I can trace my fascination with spy fiction to the Greek myths I read as a child and the characters who concealed themselves to achieve their goals.  From Zeus to the Trojans, the mythic trope of shape-shifting remains a strong story hook.

During my research and development for A Righteous Spy, I read a quote from an interview with John le Carré that haunted me. He said, ‘People in the clandestine world, when they go down the tube in the escalator, they think, “I know a few things that you don’t.”

In le Carré’s comment I saw the same mythic duality that interested me as a child; the notion that there are people among us who are not what they seem. Yet, more than assuming other identities, to trick people in some way, what intrigued me is that spies are people who believe that they are doing right, even though their acts are patently transgressive; it’s a theme I am repeatedly drawn to as a writer because it holds up mirror to both societal and individual behaviour.
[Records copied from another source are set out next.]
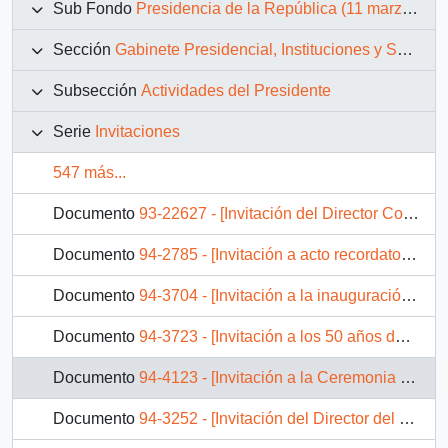
Sub Fondo
Presidencia de la República (11 marzo 1990 – 11 marzo 1994)
Sección
Gabinete Presidencial, Instituciones y Servicios
Subsección
Actividades del Presidente
Serie
Invitaciones
547 más...
Documento
93-22627 - [Invitación del Director Colegio Bellavista]
Documento
94-2785 - [Invitación a acto recordatorio en homenaje a Tucapel Jiménez]
Documento
94-3704 - [Invitación a la inauguración de la exposición del maestro Osvaldo Guayasamín]
Documento
94-3723 - [Invitación a los 50 años de sacerdocio del padre Provenzano quien celebrará la eucaristía ese día]
Documento
94-4123 - [Invitación a la Ceremonia de Constitución del Capitulo Chile de ALDHU]
Documento
94-3252 - [Invitación del Director del Diario Oficial]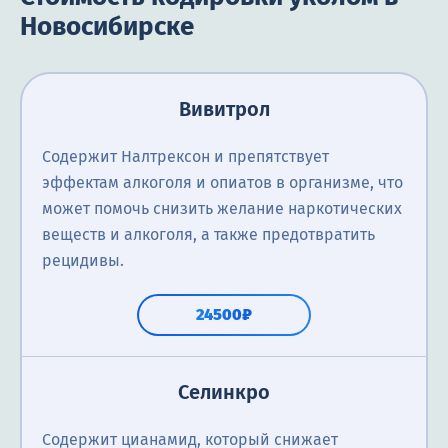
Новосибирске
Вивитрол
Содержит Налтрексон и препятствует
эффектам алкоголя и опиатов в организме, что
может помочь снизить желание наркотических
веществ и алкоголя, а также предотвратить
рецидивы.
24500₽
Селинкро
Содержит цианамид, который снижает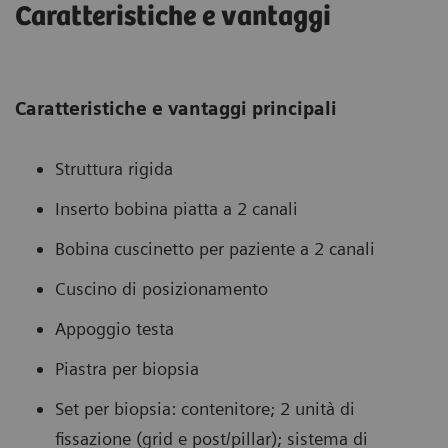
Caratteristiche e vantaggi
Caratteristiche e vantaggi principali
Struttura rigida
Inserto bobina piatta a 2 canali
Bobina cuscinetto per paziente a 2 canali
Cuscino di posizionamento
Appoggio testa
Piastra per biopsia
Set per biopsia: contenitore; 2 unità di
fissazione (grid e post/pillar); sistema di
I chose three characters whose point of view I would explore; each of whom believes they are doing right, each of whom lies, manipulates and ultimately kills to make, what they believe to be, a positive difference.  A naïve Palestinian woman volunteers to be a suicide bomber certain that her act will benefit her community.  An Israeli Intelligence Office leads the covert operation believing that if he achieves promotion, he will be closer to changing the regional political spectrum for the better. The third character, a British woman, thinks that she is saving lives and honouring her father’s memory. All of them have laudable intentions, all fail to protect people they care about.

I hope you enjoy the world, the narrative and most important of all, the characters.